## [Input records]
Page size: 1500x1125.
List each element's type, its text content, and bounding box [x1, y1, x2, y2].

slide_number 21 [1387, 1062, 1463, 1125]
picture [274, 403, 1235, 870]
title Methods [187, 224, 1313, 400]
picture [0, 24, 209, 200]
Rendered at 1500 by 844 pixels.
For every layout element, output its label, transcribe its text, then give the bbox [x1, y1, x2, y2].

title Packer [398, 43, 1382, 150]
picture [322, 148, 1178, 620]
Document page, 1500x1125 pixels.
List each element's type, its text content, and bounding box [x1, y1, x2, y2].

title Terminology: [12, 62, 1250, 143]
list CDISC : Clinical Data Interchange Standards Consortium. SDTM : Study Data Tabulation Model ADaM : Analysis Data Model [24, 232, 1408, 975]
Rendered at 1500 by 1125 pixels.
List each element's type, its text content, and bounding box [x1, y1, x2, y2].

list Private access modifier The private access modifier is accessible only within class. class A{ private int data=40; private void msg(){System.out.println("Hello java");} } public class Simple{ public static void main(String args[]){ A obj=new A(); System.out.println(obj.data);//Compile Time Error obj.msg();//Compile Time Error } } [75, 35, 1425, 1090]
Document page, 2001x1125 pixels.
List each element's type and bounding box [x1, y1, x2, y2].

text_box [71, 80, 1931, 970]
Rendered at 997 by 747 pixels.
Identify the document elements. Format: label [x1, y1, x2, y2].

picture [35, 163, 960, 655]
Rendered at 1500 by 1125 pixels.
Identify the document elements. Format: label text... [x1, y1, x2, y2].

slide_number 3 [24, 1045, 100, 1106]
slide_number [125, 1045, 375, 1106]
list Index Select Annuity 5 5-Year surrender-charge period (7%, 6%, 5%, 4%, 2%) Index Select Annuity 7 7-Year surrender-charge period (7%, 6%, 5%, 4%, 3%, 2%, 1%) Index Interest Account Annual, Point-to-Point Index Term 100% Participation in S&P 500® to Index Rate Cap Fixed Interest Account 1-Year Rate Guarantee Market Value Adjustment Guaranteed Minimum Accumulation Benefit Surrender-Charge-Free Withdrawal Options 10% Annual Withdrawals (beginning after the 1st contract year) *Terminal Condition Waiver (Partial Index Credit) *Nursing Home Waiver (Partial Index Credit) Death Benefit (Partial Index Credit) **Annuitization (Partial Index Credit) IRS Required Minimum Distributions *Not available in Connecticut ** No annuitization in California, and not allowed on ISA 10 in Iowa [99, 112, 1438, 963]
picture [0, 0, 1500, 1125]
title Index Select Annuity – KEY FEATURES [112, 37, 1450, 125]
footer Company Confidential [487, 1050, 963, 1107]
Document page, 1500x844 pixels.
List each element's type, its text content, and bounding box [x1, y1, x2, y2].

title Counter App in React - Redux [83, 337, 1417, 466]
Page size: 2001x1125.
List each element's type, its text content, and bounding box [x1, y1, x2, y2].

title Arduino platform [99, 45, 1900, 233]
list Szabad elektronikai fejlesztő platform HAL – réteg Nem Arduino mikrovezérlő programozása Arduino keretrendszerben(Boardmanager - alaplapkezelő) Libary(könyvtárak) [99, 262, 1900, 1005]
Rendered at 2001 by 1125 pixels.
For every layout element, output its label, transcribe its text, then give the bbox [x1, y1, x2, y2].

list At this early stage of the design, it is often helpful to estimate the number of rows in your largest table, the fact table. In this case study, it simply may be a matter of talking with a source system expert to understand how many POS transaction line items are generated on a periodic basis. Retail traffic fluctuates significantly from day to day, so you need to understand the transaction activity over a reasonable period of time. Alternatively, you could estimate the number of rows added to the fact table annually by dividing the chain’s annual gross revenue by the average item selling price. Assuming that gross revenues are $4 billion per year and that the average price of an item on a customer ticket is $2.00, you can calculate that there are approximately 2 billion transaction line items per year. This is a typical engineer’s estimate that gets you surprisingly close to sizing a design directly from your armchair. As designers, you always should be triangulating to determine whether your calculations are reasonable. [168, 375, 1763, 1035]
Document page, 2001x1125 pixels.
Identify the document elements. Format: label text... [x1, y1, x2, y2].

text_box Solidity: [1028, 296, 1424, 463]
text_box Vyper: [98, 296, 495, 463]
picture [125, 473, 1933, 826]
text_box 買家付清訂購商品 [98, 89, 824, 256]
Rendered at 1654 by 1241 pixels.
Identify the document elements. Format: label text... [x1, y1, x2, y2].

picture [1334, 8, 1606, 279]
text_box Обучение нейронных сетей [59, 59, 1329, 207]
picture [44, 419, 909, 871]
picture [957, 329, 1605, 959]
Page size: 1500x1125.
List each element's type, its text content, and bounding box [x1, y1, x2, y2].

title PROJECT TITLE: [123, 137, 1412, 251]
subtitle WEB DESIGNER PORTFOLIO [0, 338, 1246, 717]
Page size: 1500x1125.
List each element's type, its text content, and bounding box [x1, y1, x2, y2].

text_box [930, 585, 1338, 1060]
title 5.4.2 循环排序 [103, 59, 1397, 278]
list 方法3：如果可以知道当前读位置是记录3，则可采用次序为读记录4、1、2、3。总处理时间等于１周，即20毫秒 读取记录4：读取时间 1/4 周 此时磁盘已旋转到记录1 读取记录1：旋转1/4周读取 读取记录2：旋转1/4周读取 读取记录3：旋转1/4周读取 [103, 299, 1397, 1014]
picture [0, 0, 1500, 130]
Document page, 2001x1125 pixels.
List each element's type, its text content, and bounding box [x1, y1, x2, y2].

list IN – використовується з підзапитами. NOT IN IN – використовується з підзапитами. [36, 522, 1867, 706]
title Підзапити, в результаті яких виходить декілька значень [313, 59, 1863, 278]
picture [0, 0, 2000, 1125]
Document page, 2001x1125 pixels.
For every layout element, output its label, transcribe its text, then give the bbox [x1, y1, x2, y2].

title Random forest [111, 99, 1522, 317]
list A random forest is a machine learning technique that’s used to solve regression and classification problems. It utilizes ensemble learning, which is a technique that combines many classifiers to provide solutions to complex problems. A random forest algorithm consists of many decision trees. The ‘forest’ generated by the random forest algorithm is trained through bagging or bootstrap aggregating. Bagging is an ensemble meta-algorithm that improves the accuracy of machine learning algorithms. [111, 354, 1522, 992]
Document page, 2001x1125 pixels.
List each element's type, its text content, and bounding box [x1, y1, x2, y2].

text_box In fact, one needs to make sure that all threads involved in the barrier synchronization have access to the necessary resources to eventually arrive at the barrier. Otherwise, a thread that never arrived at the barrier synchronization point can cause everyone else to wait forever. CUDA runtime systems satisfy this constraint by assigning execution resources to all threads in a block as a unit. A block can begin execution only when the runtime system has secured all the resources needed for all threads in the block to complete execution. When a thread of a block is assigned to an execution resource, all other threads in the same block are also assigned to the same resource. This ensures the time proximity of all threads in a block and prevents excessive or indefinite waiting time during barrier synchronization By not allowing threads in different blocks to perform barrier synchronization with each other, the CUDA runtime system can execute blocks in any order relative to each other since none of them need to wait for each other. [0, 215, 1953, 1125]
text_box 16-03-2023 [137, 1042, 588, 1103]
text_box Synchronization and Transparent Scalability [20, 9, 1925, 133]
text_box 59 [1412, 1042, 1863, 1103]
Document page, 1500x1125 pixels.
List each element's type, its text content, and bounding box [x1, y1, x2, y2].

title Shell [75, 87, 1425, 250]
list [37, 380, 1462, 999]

## [Task brief]
A complete, exact repeat of the records is the required answer.

## [Solution below]
Page size: 1500x1125.
List each element's type, its text content, and bounding box [x1, y1, x2, y2].

slide_number 21 [1387, 1062, 1463, 1125]
picture [274, 403, 1235, 870]
title Methods [187, 224, 1313, 400]
picture [0, 24, 209, 200]
Rendered at 1500 by 844 pixels.
For every layout element, output its label, transcribe its text, then give the bbox [x1, y1, x2, y2].

title Packer [398, 43, 1382, 150]
picture [322, 148, 1178, 620]
Document page, 1500x1125 pixels.
List each element's type, its text content, and bounding box [x1, y1, x2, y2].

title Terminology: [12, 62, 1250, 143]
list CDISC : Clinical Data Interchange Standards Consortium. SDTM : Study Data Tabulation Model ADaM : Analysis Data Model [24, 232, 1408, 975]
Rendered at 1500 by 1125 pixels.
List each element's type, its text content, and bounding box [x1, y1, x2, y2].

list Private access modifier The private access modifier is accessible only within class. class A{ private int data=40; private void msg(){System.out.println("Hello java");} } public class Simple{ public static void main(String args[]){ A obj=new A(); System.out.println(obj.data);//Compile Time Error obj.msg();//Compile Time Error } } [75, 35, 1425, 1090]
Document page, 2001x1125 pixels.
List each element's type and bounding box [x1, y1, x2, y2].

text_box [71, 80, 1931, 970]
Rendered at 997 by 747 pixels.
Identify the document elements. Format: label [x1, y1, x2, y2].

picture [35, 163, 960, 655]
Rendered at 1500 by 1125 pixels.
Identify the document elements. Format: label text... [x1, y1, x2, y2].

slide_number 3 [24, 1045, 100, 1106]
slide_number [125, 1045, 375, 1106]
list Index Select Annuity 5 5-Year surrender-charge period (7%, 6%, 5%, 4%, 2%) Index Select Annuity 7 7-Year surrender-charge period (7%, 6%, 5%, 4%, 3%, 2%, 1%) Index Interest Account Annual, Point-to-Point Index Term 100% Participation in S&P 500® to Index Rate Cap Fixed Interest Account 1-Year Rate Guarantee Market Value Adjustment Guaranteed Minimum Accumulation Benefit Surrender-Charge-Free Withdrawal Options 10% Annual Withdrawals (beginning after the 1st contract year) *Terminal Condition Waiver (Partial Index Credit) *Nursing Home Waiver (Partial Index Credit) Death Benefit (Partial Index Credit) **Annuitization (Partial Index Credit) IRS Required Minimum Distributions *Not available in Connecticut ** No annuitization in California, and not allowed on ISA 10 in Iowa [99, 112, 1438, 963]
picture [0, 0, 1500, 1125]
title Index Select Annuity – KEY FEATURES [112, 37, 1450, 125]
footer Company Confidential [487, 1050, 963, 1107]
Document page, 1500x844 pixels.
List each element's type, its text content, and bounding box [x1, y1, x2, y2].

title Counter App in React - Redux [83, 337, 1417, 466]
Page size: 2001x1125.
List each element's type, its text content, and bounding box [x1, y1, x2, y2].

title Arduino platform [99, 45, 1900, 233]
list Szabad elektronikai fejlesztő platform HAL – réteg Nem Arduino mikrovezérlő programozása Arduino keretrendszerben(Boardmanager - alaplapkezelő) Libary(könyvtárak) [99, 262, 1900, 1005]
Rendered at 2001 by 1125 pixels.
For every layout element, output its label, transcribe its text, then give the bbox [x1, y1, x2, y2].

list At this early stage of the design, it is often helpful to estimate the number of rows in your largest table, the fact table. In this case study, it simply may be a matter of talking with a source system expert to understand how many POS transaction line items are generated on a periodic basis. Retail traffic fluctuates significantly from day to day, so you need to understand the transaction activity over a reasonable period of time. Alternatively, you could estimate the number of rows added to the fact table annually by dividing the chain’s annual gross revenue by the average item selling price. Assuming that gross revenues are $4 billion per year and that the average price of an item on a customer ticket is $2.00, you can calculate that there are approximately 2 billion transaction line items per year. This is a typical engineer’s estimate that gets you surprisingly close to sizing a design directly from your armchair. As designers, you always should be triangulating to determine whether your calculations are reasonable. [168, 375, 1763, 1035]
Document page, 2001x1125 pixels.
Identify the document elements. Format: label text... [x1, y1, x2, y2].

text_box Solidity: [1028, 296, 1424, 463]
text_box Vyper: [98, 296, 495, 463]
picture [125, 473, 1933, 826]
text_box 買家付清訂購商品 [98, 89, 824, 256]
Rendered at 1654 by 1241 pixels.
Identify the document elements. Format: label text... [x1, y1, x2, y2].

picture [1334, 8, 1606, 279]
text_box Обучение нейронных сетей [59, 59, 1329, 207]
picture [44, 419, 909, 871]
picture [957, 329, 1605, 959]
Page size: 1500x1125.
List each element's type, its text content, and bounding box [x1, y1, x2, y2].

title PROJECT TITLE: [123, 137, 1412, 251]
subtitle WEB DESIGNER PORTFOLIO [0, 338, 1246, 717]
Page size: 1500x1125.
List each element's type, its text content, and bounding box [x1, y1, x2, y2].

text_box [930, 585, 1338, 1060]
title 5.4.2 循环排序 [103, 59, 1397, 278]
list 方法3：如果可以知道当前读位置是记录3，则可采用次序为读记录4、1、2、3。总处理时间等于１周，即20毫秒 读取记录4：读取时间 1/4 周 此时磁盘已旋转到记录1 读取记录1：旋转1/4周读取 读取记录2：旋转1/4周读取 读取记录3：旋转1/4周读取 [103, 299, 1397, 1014]
picture [0, 0, 1500, 130]
Document page, 2001x1125 pixels.
List each element's type, its text content, and bounding box [x1, y1, x2, y2].

list IN – використовується з підзапитами. NOT IN IN – використовується з підзапитами. [36, 522, 1867, 706]
title Підзапити, в результаті яких виходить декілька значень [313, 59, 1863, 278]
picture [0, 0, 2000, 1125]
Document page, 2001x1125 pixels.
For every layout element, output its label, transcribe its text, then give the bbox [x1, y1, x2, y2].

title Random forest [111, 99, 1522, 317]
list A random forest is a machine learning technique that’s used to solve regression and classification problems. It utilizes ensemble learning, which is a technique that combines many classifiers to provide solutions to complex problems. A random forest algorithm consists of many decision trees. The ‘forest’ generated by the random forest algorithm is trained through bagging or bootstrap aggregating. Bagging is an ensemble meta-algorithm that improves the accuracy of machine learning algorithms. [111, 354, 1522, 992]
Document page, 2001x1125 pixels.
List each element's type, its text content, and bounding box [x1, y1, x2, y2].

text_box In fact, one needs to make sure that all threads involved in the barrier synchronization have access to the necessary resources to eventually arrive at the barrier. Otherwise, a thread that never arrived at the barrier synchronization point can cause everyone else to wait forever. CUDA runtime systems satisfy this constraint by assigning execution resources to all threads in a block as a unit. A block can begin execution only when the runtime system has secured all the resources needed for all threads in the block to complete execution. When a thread of a block is assigned to an execution resource, all other threads in the same block are also assigned to the same resource. This ensures the time proximity of all threads in a block and prevents excessive or indefinite waiting time during barrier synchronization By not allowing threads in different blocks to perform barrier synchronization with each other, the CUDA runtime system can execute blocks in any order relative to each other since none of them need to wait for each other. [0, 215, 1953, 1125]
text_box 16-03-2023 [137, 1042, 588, 1103]
text_box Synchronization and Transparent Scalability [20, 9, 1925, 133]
text_box 59 [1412, 1042, 1863, 1103]
Document page, 1500x1125 pixels.
List each element's type, its text content, and bounding box [x1, y1, x2, y2].

title Shell [75, 87, 1425, 250]
list [37, 380, 1462, 999]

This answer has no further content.